Un jour ou peut-être une nuit (mais surtout un matin au réveil), Carpette Milborne décide de nourrir un grand projet pour son village, Gratte-Cul Les Moineaux. (Bon, il nourrit D’ABORD son chat Summum afin que ses tympans s’apaisent car le félin sait réclamer un remplissage de gamelle avec véhémence.) Le 24 septembre, notre maire aimerait organiser une fête avec vente de produits locaux/bios de chez eux, diverses balades sportives, historiques ou en calèche.

Cela pourrait presque marcher si les alentours n’étaient pas tapissés par des bouses de vaches, si l’éleveur de poulets ne voulait pas les tuer devant les visiteurs, si un tracteur qui pue ne remplaçait pas la calèche (je t’en passe des pires, je ne déflore pas les rebondissements). Beaucoup de si, en somme, et surtout des gens plein de tant bonne volonté qui n’ont pas inventé le fil à couper le beurre, ni l’eau chaude et encore moins la poudre. A cela s’ajoutent les initiatives de Pettine, un coiffeur italien – extraverti comme il se doit – qui compliquent la donne voire terrorisent les âmes résidentes en ces lieux jadis trop paisibles.

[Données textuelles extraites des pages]

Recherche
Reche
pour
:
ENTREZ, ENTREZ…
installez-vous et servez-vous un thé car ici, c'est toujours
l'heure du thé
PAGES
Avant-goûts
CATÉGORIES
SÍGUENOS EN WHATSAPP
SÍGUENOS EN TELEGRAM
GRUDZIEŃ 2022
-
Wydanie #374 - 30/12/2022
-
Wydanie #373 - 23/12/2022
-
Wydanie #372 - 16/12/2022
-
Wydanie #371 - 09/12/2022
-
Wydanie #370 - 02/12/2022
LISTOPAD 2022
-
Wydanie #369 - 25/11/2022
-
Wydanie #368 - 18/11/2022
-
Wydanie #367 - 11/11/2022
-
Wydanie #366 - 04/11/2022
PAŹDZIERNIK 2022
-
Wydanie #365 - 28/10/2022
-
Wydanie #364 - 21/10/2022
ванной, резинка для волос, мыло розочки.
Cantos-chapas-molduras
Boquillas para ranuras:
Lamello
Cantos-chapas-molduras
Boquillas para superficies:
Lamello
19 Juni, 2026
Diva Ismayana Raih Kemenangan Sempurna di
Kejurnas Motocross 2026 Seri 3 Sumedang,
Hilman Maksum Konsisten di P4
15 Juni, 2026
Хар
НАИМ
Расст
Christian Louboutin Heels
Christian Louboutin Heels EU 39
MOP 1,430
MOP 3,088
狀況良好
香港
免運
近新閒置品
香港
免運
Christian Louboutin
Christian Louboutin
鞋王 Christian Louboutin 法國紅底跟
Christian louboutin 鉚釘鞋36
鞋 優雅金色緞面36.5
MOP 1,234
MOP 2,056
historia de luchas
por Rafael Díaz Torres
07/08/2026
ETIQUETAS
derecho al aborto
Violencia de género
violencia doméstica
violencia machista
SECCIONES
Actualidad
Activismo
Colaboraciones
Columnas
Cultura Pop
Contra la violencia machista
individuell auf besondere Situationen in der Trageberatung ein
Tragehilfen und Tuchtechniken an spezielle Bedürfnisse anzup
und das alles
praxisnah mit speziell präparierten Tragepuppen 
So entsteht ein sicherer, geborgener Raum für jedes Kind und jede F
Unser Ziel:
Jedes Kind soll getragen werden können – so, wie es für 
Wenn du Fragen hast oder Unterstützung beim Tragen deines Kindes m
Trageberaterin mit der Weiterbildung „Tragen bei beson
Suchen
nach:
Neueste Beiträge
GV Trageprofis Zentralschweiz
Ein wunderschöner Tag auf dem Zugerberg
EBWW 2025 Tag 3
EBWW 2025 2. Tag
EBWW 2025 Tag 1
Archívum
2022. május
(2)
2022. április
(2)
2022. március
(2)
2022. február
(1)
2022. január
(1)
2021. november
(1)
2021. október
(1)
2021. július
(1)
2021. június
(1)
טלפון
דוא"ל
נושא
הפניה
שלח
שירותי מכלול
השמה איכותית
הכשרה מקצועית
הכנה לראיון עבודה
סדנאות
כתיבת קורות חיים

CONSIGNE: Dans le texte sur le projet de Carpette Milborne, relevez tout le passage qui va de « Un jour ou peut-être » jusqu'à « ou en calèche. », sans y changer un mot.

RÉPONSE RÉDIGÉE:
Un jour ou peut-être une nuit (mais surtout un matin au réveil), Carpette Milborne décide de nourrir un grand projet pour son village, Gratte-Cul Les Moineaux. (Bon, il nourrit D’ABORD son chat Summum afin que ses tympans s’apaisent car le félin sait réclamer un remplissage de gamelle avec véhémence.) Le 24 septembre, notre maire aimerait organiser une fête avec vente de produits locaux/bios de chez eux, diverses balades sportives, historiques ou en calèche.